If the MPI library and header files are installed to the standard directories of the system, it is likely that a simple

$NEST_SOURCE_DIR/configure --with-mpi

will find them ($NEST_SOURCE_DIR is the directory holding the NEST sources). If MPI is installed to a non-standard location /path/to/mpi, the command line looks like this:

$NEST_SOURCE_DIR/configure --with-mpi=/path/to/mpi

In some cases it might be necessary to specify MPI compiler wrappers explicitly:

$NEST_SOURCE_DIR/configure CC=mpicc CXX=mpicxx --with-mpi

Additional information concerning MPI on OSX can be found here.

Running distributed simulations

Distributed simulations cannot be run interactively, which means that the simulation has to be provided as a script. However, the script does not have to be changed compared to the script for serial simulation: inter-process communication and node distribution is managed transparently inside of NEST.

To distribute a simulation onto 128 processes of a computer cluster, the command line to execute looks like this:

mpirun -np 128 python simulation.py

Please refer to the MPI library documentation for details on the usage of mpirun.

Although we generally advise strongly against writing process-aware code in simulation scripts (e.g. creating a neuron or device only on one process and such), in special cases it may be necessary to obtain information about the MPI application. One example would opening the right stimulus file for a specific rank. Therefore, some MPI specific commands are available:

NumProcesses
The number of MPI processes in the simulation

ProcessorName
The name of the machine. The result might differ on each process.

Rank
The rank of the MPI process. The result differs on each process.

SyncProcesses
Synchronize all MPI processes.

Reproducibility

To achieve the same simulation results even when using different parallelization strategies, the number of virtual processes has to be kept constant. A simulation with a specific number of virtual processes will always yield the same results, no matter how they are distributed over threads and processes, given that the seeds for the random number generators of the different virtual processes are the same (see Random numbers in NEST).

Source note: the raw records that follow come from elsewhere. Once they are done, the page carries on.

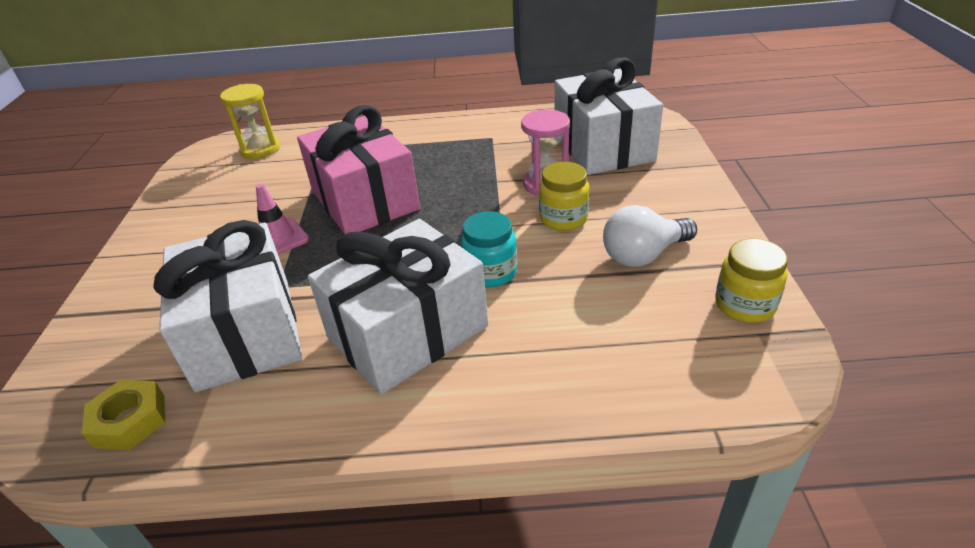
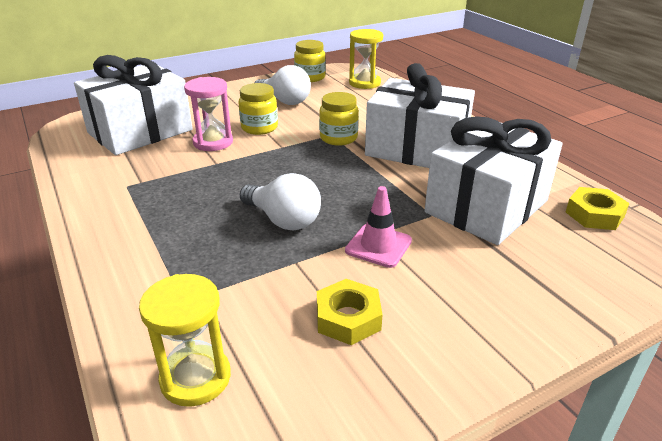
camera: 120 degrees left, 5 degrees down
(231, 204) = (348, 318): none -> yellow nut
(364, 200) = (283, 220): pink gift -> white light bulb
(490, 272) = (338, 138): turquoise jar -> yellow jar
(691, 368) = (364, 83): none -> yellow hourglass

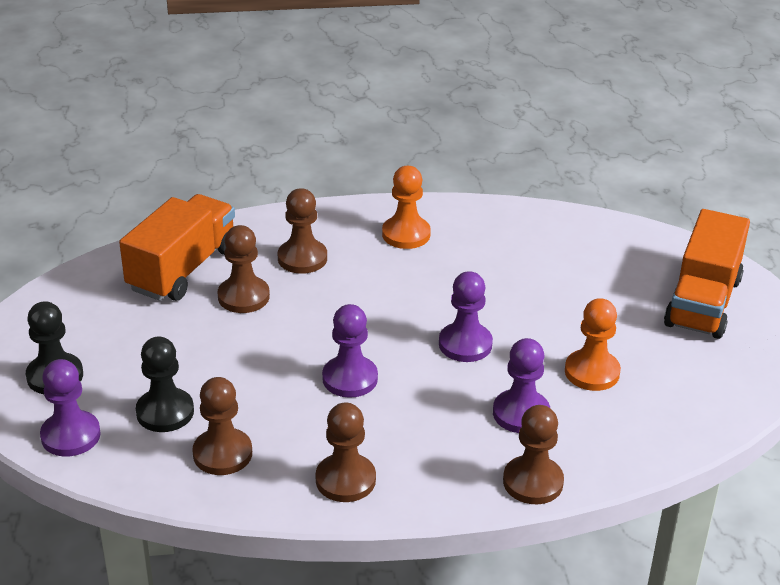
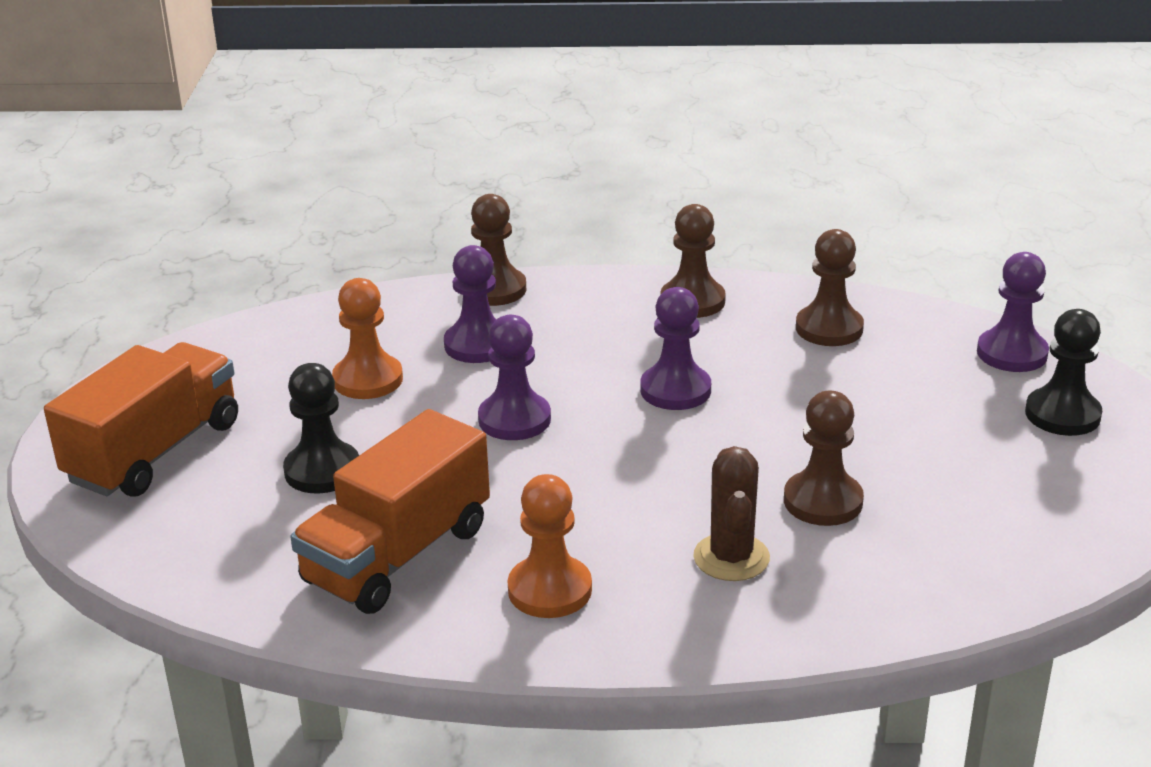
camera: 170 degrees left, 5 degrees down
(165, 412) = (905, 369): black pawn -> black pawn (322, 470)
(183, 269) = (927, 551): orange truck -> orange truck (397, 555)
(302, 258) = (731, 557): brown pawn -> brown cactus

In order to achieve a constant number of virtual processes, NEST provides the property total_num_virtual_procs to adapt the number of local threads (property local_num_threads, explained above) to the number of available processes.

The following listing contains a complete simulation script (simulation.py) with four neurons connected in a chain. The first neuron receives random input from a poisson_generator and the spikes of all four neurons are recorded to files.

from nest import *
SetKernelStatus({"total_num_virtual_procs": 4})
pg = Create("poisson_generator", params={"rate": 50000.0})
n = Create("iaf_psc_alpha", 4)
sd = Create("spike_detector", params={"to_file": True})
Connect(pg, [n[0]], syn_spec={'weight': 1000.0, 'delay': 1.0})
Connect([n[0]], [n[1]], syn_spec={'weight': 1000.0, 'delay': 1.0})
Connect([n[1]], [n[2]], syn_spec={'weight': 1000.0, 'delay': 1.0})
Connect([n[2]], [n[3]], syn_spec={'weight': 1000.0, 'delay': 1.0})
Connect(n, sd)
Simulate(100.0)

The script is run three times using different numbers of MPI processes, but 4 virtual processes in every run:

mkdir 4vp_1p; cd 4vp_1p
mpirun -np 1 python ../simulation.py
cd ..; mkdir 4vp_2p; cd 4vp_2p
mpirun -np 2 python ../simulation.py
cd ..; mkdir 4vp_4p; cd 4vp_4p
mpirun -np 4 python ../simulation.py
cd ..
diff 4vp_1p 4vp_2p
diff 4vp_1p 4vp_4p

Each variant of the experiment produces four data files, one for each virtual process (spike_detector-6-0.gdf, spike_detector-6-1.gdf, spike_detector-6-2.gdf, and spike_detector-6-3.gdf). Using diff on the three data directories shows that they all contain the same spikes, which means that the simulation results are indeed the same independently of the details of parallelization.